Bu bende birçok meslektaşım gibi 1.500 tl ye işe başladım. Tabi havalara uçtum bu rakamı alabildiğim için. Ayrıca gerçekten mühendislik yapabileceğim bir iş bulmuş olmak beni en çok mutlu eden şeydi. Bu kısa iş hayatım boyunca önce koku giderim sistemleri kurulumunda yer aldım. Daha sonra çamur susuzlaştırma ile ilgili çalışmalar yaptım. Birkaç farklı tesisin devreye almasında bulundum. Ve Türkiyenin birçok noktasında birçok tesis gördüm. Bu süre bana çok ama çok fazla şey kattı. Yeri geldi iş yetişsin diye işçilerle beraber karbon torbaları taşıdım yeri geldi çamur kamyonlarının tepesinde kürekle çamur eşeledim, ekipman montajı yaptım, oturup plc de kullanılacak algoritmayı yazdığım zamanlar bile oldu. İstanbulda işe ofise gitmem 2 saatten fazla sürüyor ki işe ilk başladığım zamanlarda 4 ay boyunca otobüslerle avrupa yakasının bir ucundan anadolu yakasının diğer ucuna otobüslerle giderek şantiyelerde çalıştım. Bunun anlamı sabah 5.45 kalkış akşam 10.30 eve dönüştü.
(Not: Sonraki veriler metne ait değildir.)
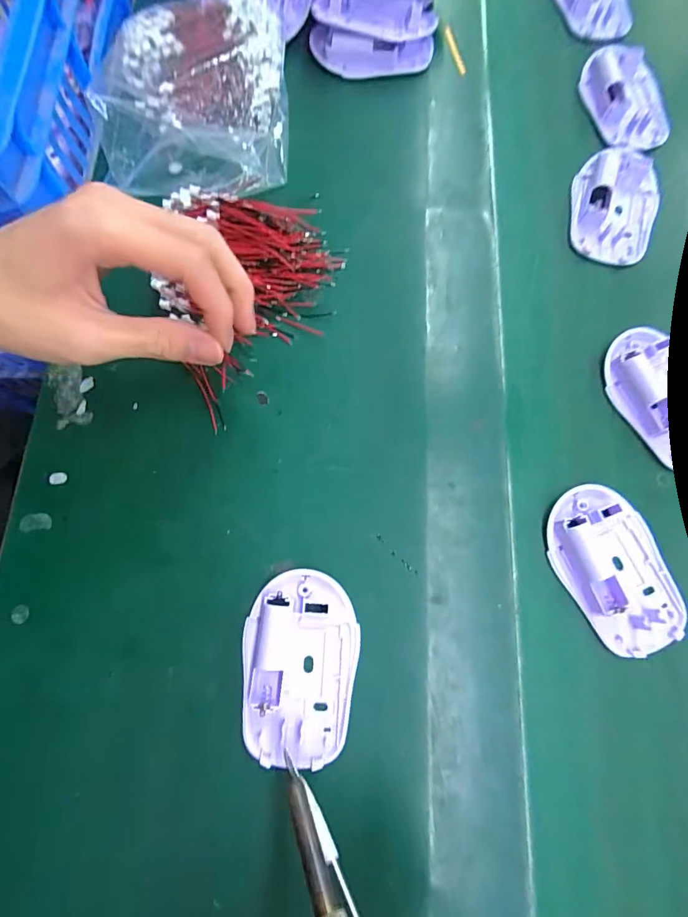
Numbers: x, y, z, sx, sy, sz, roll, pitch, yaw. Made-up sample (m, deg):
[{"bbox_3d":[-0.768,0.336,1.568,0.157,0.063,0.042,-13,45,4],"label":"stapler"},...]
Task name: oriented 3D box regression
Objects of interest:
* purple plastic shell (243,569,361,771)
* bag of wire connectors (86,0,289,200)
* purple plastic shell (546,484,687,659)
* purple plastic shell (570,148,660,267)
[{"bbox_3d":[-0.024,0.112,0.240,0.062,0.018,0.095,-4,76,0],"label":"purple plastic shell"},{"bbox_3d":[-0.108,-0.260,0.317,0.127,0.032,0.156,-2,76,0],"label":"bag of wire connectors"},{"bbox_3d":[0.158,0.063,0.255,0.059,0.016,0.094,-24,77,-5],"label":"purple plastic shell"},{"bbox_3d":[0.201,-0.189,0.323,0.062,0.016,0.094,17,77,5],"label":"purple plastic shell"}]

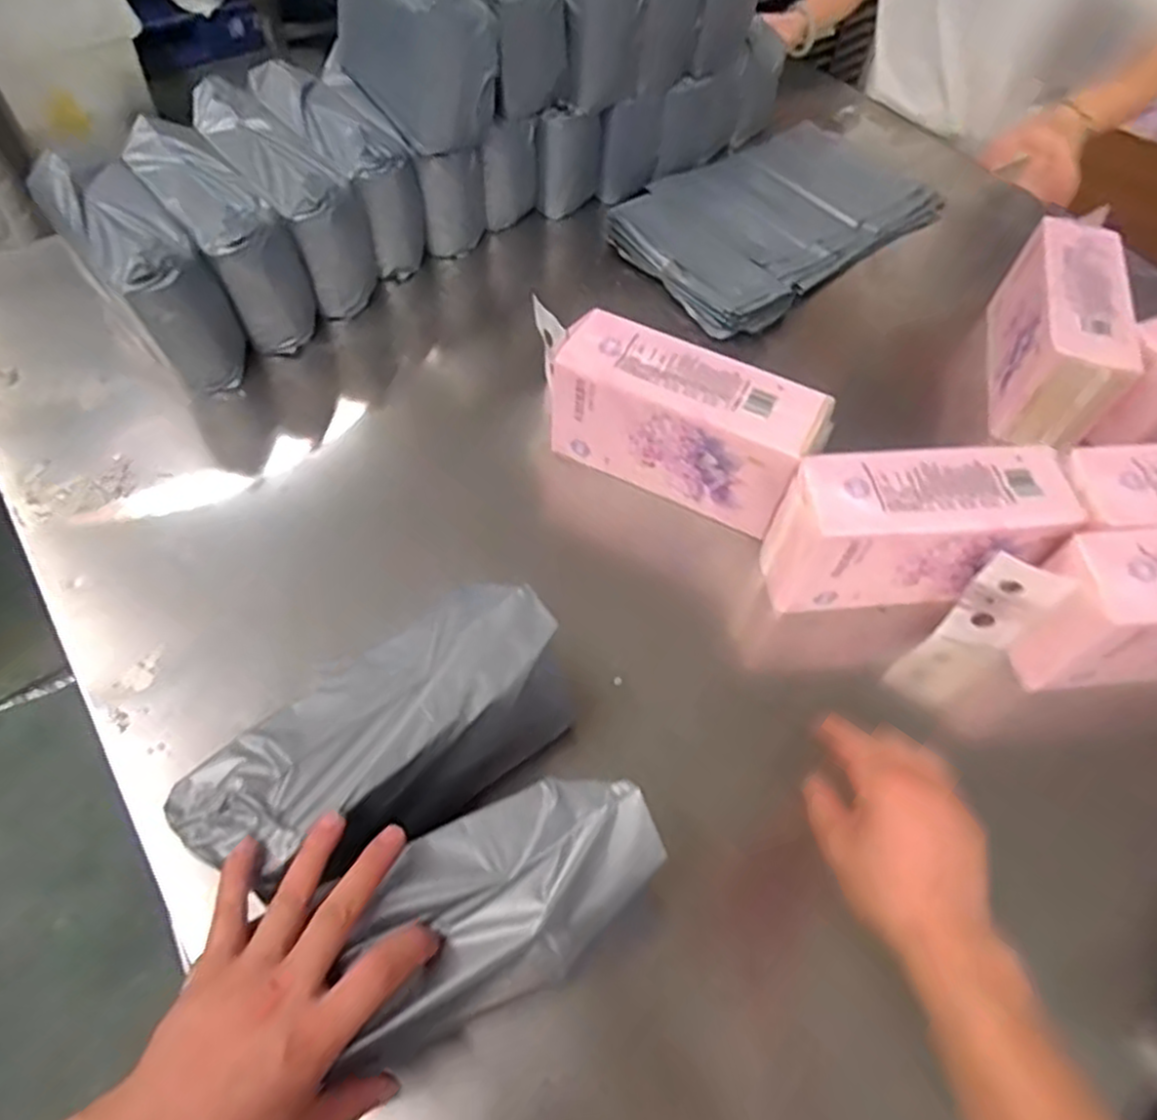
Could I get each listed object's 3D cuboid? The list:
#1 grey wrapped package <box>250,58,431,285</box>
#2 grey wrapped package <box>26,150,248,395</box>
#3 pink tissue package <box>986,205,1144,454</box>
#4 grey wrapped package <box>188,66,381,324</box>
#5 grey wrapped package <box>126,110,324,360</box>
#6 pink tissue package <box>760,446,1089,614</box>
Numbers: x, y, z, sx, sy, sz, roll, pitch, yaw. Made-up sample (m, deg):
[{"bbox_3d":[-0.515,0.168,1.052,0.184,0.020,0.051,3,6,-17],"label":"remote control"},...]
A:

Çok fazla şey öğrendiğimi hissetmeme rağmen daha yolun çok başında olduğumun da farkındayım. Maaşım 2000 seviyelerine gelebildi anca ama bana haz veren şey şuan maaşım değil ofiste oturup projesini çizdiğimiz hesaplarını yaptığımız projeleri sahada çalışırken görebilmek.
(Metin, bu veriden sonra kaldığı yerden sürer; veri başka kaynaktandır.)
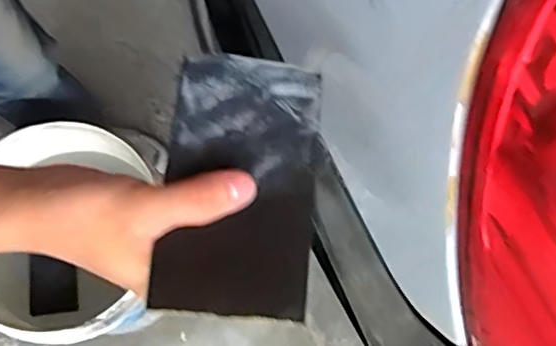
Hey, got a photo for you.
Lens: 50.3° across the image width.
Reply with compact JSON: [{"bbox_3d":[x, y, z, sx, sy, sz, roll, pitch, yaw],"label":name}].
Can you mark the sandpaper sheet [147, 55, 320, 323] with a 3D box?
[{"bbox_3d":[-0.019,0.004,0.302,0.074,0.006,0.133,4,72,1],"label":"sandpaper sheet"}]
Tabi ki para hiç önemli değil gibi naralar atmayacağım. Para benim içinde çok önemli ve herkes gibi benimde kafamda hangi kulvarda koşarsam daha çok para kazanırım soruları dönüyor. Bu kadar yazıyla anlatmak istediğim şey, bence mühendislik eğitimimiz boşa harcamayalım. Çözüm üretmekten zevk almalıyız ki işimizi iyi yapalım, çok çalışalım ki ileride kendimizi pazarlayabilelim.
Birde sektördeki maaş ve imkanlar hakkında konuşacak olursak. 35 li yaşlarda bizim mesleğimizi yapıp 5000 in üzerinde alanlar var ve 2 hanerli rakamlara yükselmiş çevre mühendisi müdürlerde var. Yani çalışıp işimizi iyi yapıp doğru yönlere yönelirsek bizde açlık sınırının 200 lira üstünde yaşamak zorunda kalmayız.
Bunlar benim tıfıl bir mühendis olarak nacizane fikirlerim. Okuduğunuz için teşekkürler.
 
ben de o kadar iyi teknikerler tanıyorum ki görmeniz lazım birçok mühendise göre çok çok iyi ve ben o adamı mühendise tercih ederim insanlar işhayatında tercihlerini yaşar evrak işi diye bahsettiğiniz işi tercih ediyorsanız mühendis de olsanız tekniker de olsanız yapmak zorundasınız sınıflandırmaya gerek yok
 
@Mahmut Cimşit

Tamam da diğer mesleklerde böyle değil mi? İstisna olan kişiler hariç bir genelle me ile Tekstil mühendisleri yeni prosesler keşfediyor, işyeri hekimleri meslek hastalıklarına çare buluyor, makine mühendisleri sorun çözüyor, polis işlenen tüm suçları araştırıyor mu sanıyorsunuz? Çevre mühendislerinde olduğu gibi tüm meslekler düzgün olmayanı düzgün gibi uygun olmayanı uygun gibi göstermekten ibaret. Meslek gruplarının en iyi yapabildikleri şey sorun çıkarsa kendilerinin sorumluluğu olmadığına dair izlenim oluşturmak. Bizleren azından çevre için hiç bir şey yapmamayı kafasına koymuş işverenlere en azından bir şeyler yaptırıyoruz. Bence mevzuatla devlet arasında sıkışıpta buna rağmen işini yapmaya çalışan yılmayan tek meslek grubu çevre mühendisleridir.

@Özgür Can Bahçeci

Hakkı ile yapılmasına izin verilse Çed projenin kurulumundan önce yapılan bilimsel bir çalışmadır. Çevre İzni ise projenin etkilerini takip eden ve sınırlandıran bir mühendislik çalışmasıdır. Çevre danışmalığı işlerinde aslına bakarsanız evrak işi yoktur. Evraklar mühendislik çalışmalarının sornuçlarını gösteren araçlardır. Evrak işine döndüren ise bürokrasi ve işverenlerdir.